§ WHAT YOU HAVE TO DO: In the items below, list every line that contains the string "second".

*-*-*

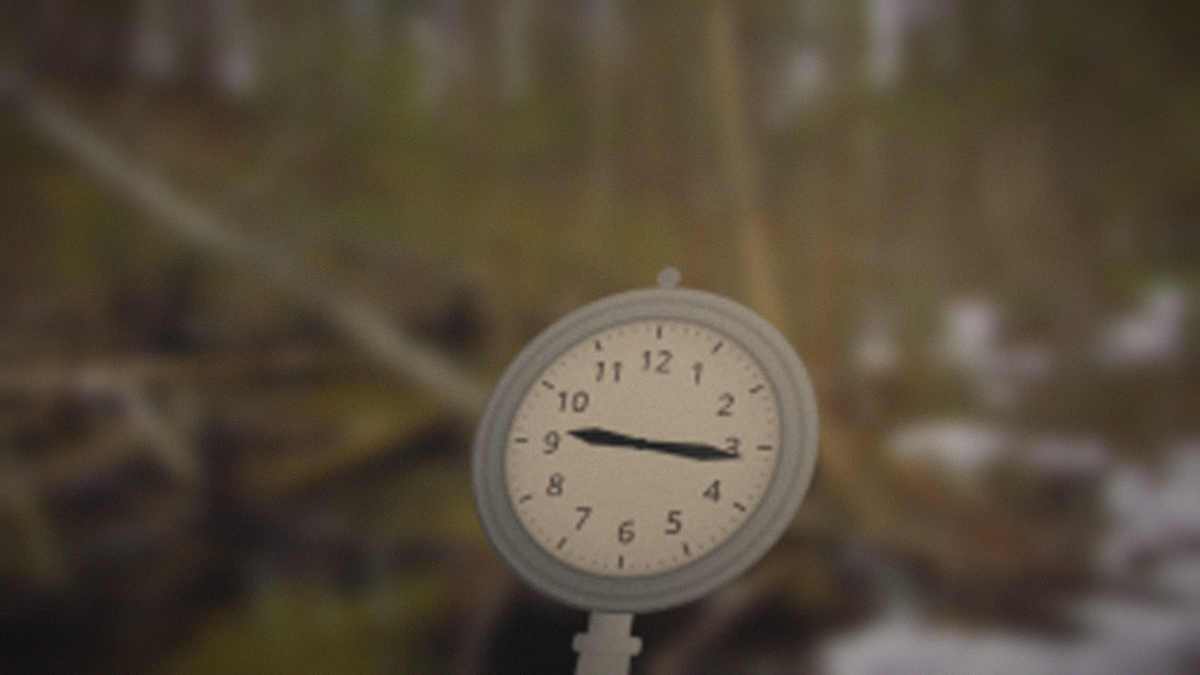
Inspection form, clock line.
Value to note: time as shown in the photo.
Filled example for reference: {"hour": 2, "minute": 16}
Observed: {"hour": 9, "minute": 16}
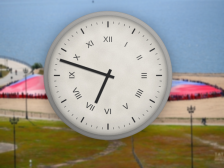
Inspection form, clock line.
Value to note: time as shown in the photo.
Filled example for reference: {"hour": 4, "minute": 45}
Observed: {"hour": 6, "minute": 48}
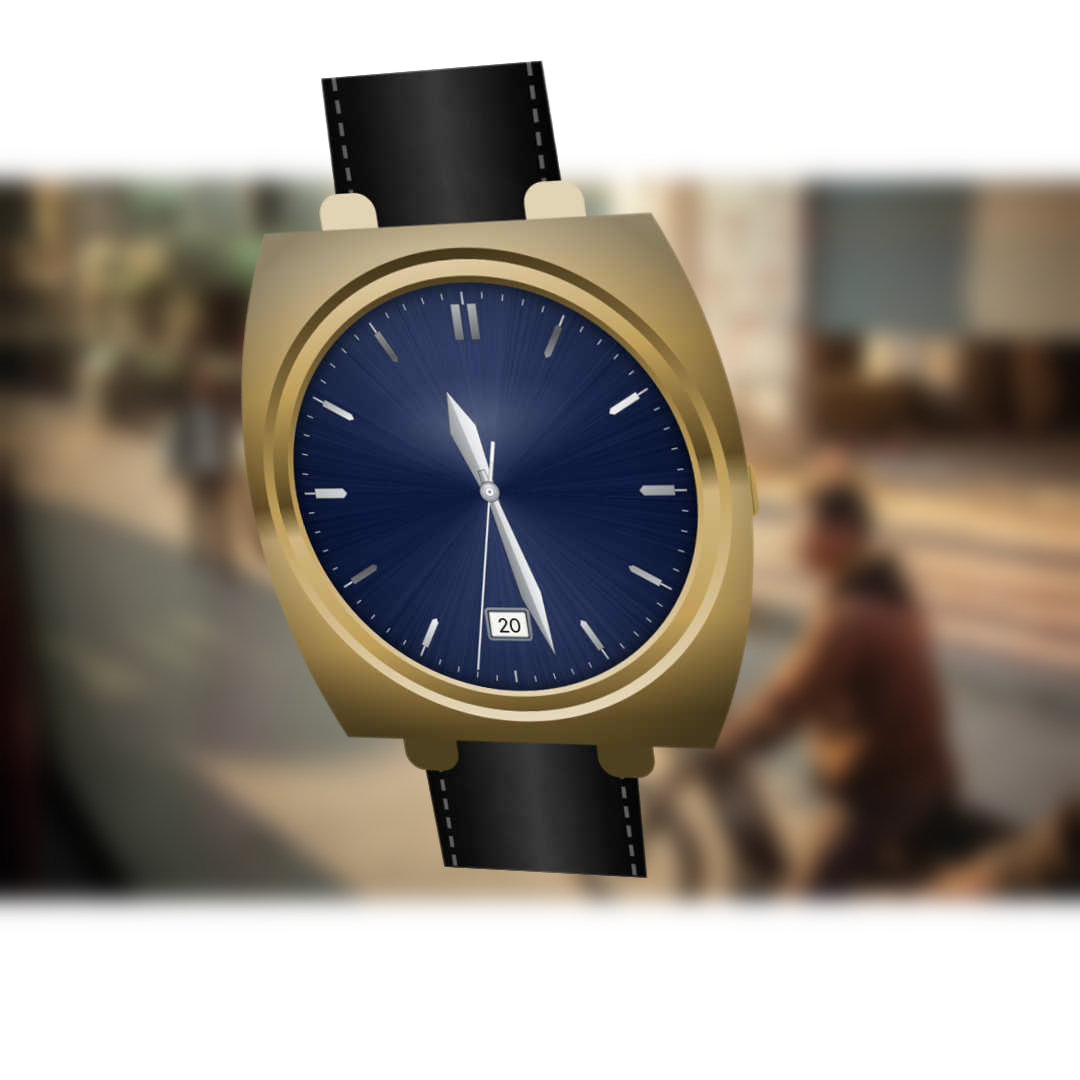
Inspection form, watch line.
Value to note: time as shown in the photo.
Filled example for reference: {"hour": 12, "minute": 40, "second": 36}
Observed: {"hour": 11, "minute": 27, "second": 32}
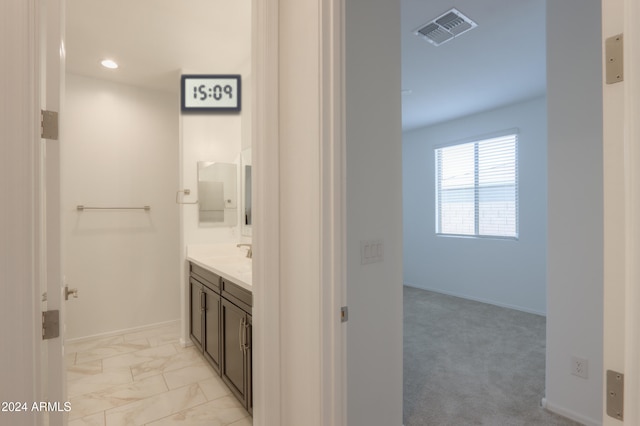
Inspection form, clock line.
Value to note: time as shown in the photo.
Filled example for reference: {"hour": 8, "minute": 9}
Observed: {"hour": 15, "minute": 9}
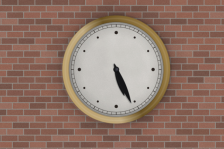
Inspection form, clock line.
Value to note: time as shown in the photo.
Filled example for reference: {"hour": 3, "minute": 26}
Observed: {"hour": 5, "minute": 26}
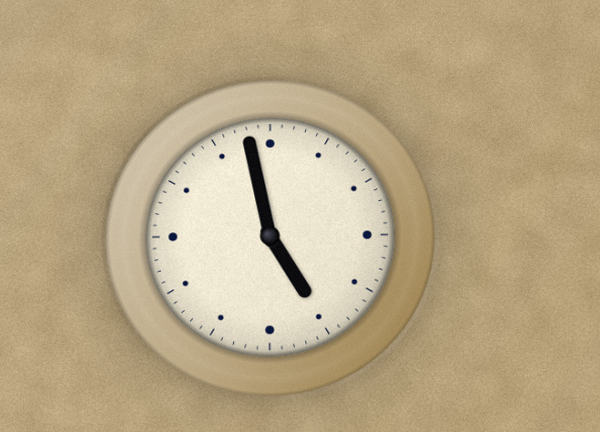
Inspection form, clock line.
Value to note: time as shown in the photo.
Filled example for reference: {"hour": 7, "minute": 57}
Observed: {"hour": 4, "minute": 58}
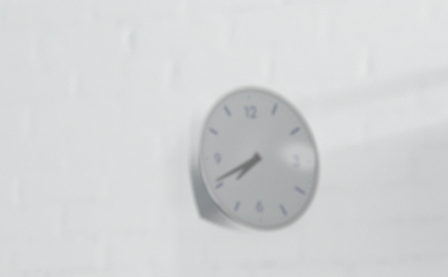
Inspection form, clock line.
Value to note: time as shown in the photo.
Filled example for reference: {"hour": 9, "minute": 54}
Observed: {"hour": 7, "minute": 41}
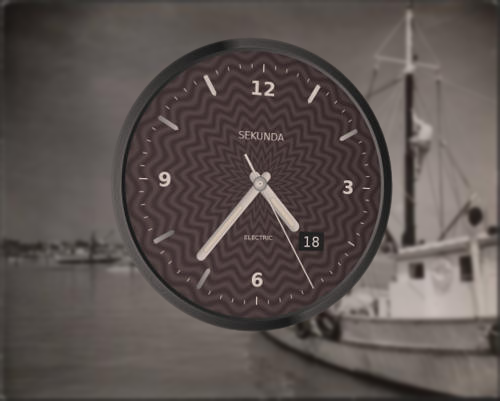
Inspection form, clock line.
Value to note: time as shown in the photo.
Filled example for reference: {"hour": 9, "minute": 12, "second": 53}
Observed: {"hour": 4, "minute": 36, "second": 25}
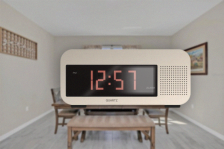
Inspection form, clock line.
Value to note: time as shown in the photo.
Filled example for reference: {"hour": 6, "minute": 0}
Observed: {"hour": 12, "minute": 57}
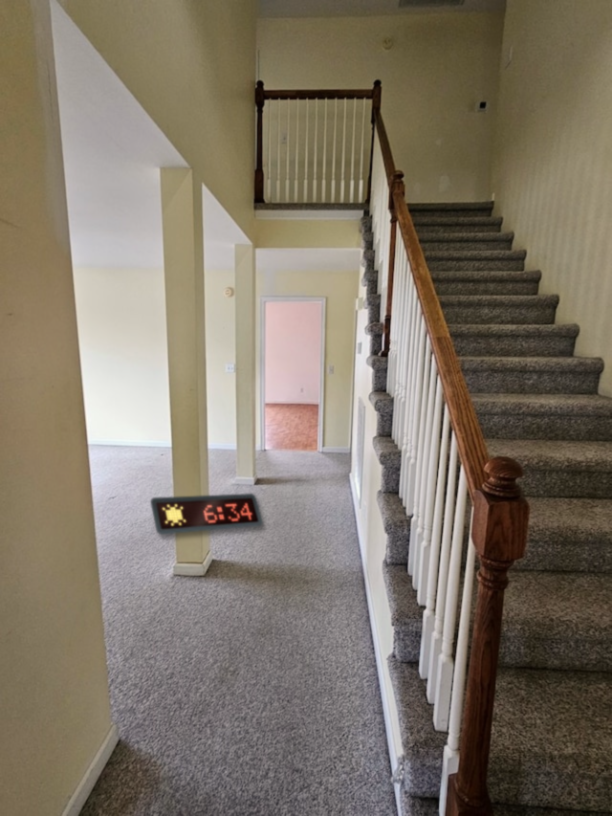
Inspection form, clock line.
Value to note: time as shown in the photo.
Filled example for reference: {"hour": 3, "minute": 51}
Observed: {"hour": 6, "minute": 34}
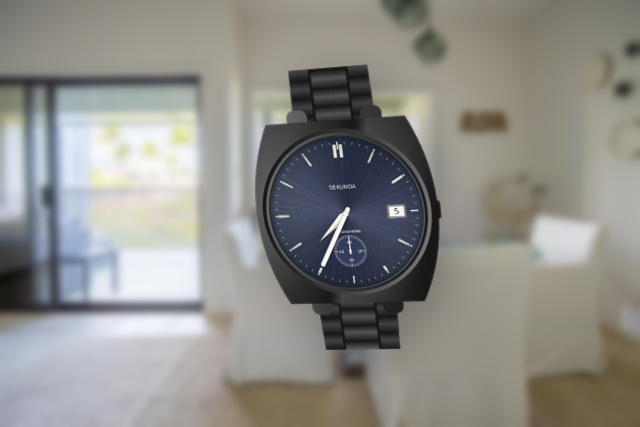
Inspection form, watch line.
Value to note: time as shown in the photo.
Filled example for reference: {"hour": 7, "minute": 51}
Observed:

*-*-*

§ RESULT FOR THIS TASK:
Filled example for reference: {"hour": 12, "minute": 40, "second": 36}
Observed: {"hour": 11, "minute": 27, "second": 32}
Filled example for reference: {"hour": 9, "minute": 12, "second": 53}
Observed: {"hour": 4, "minute": 36, "second": 25}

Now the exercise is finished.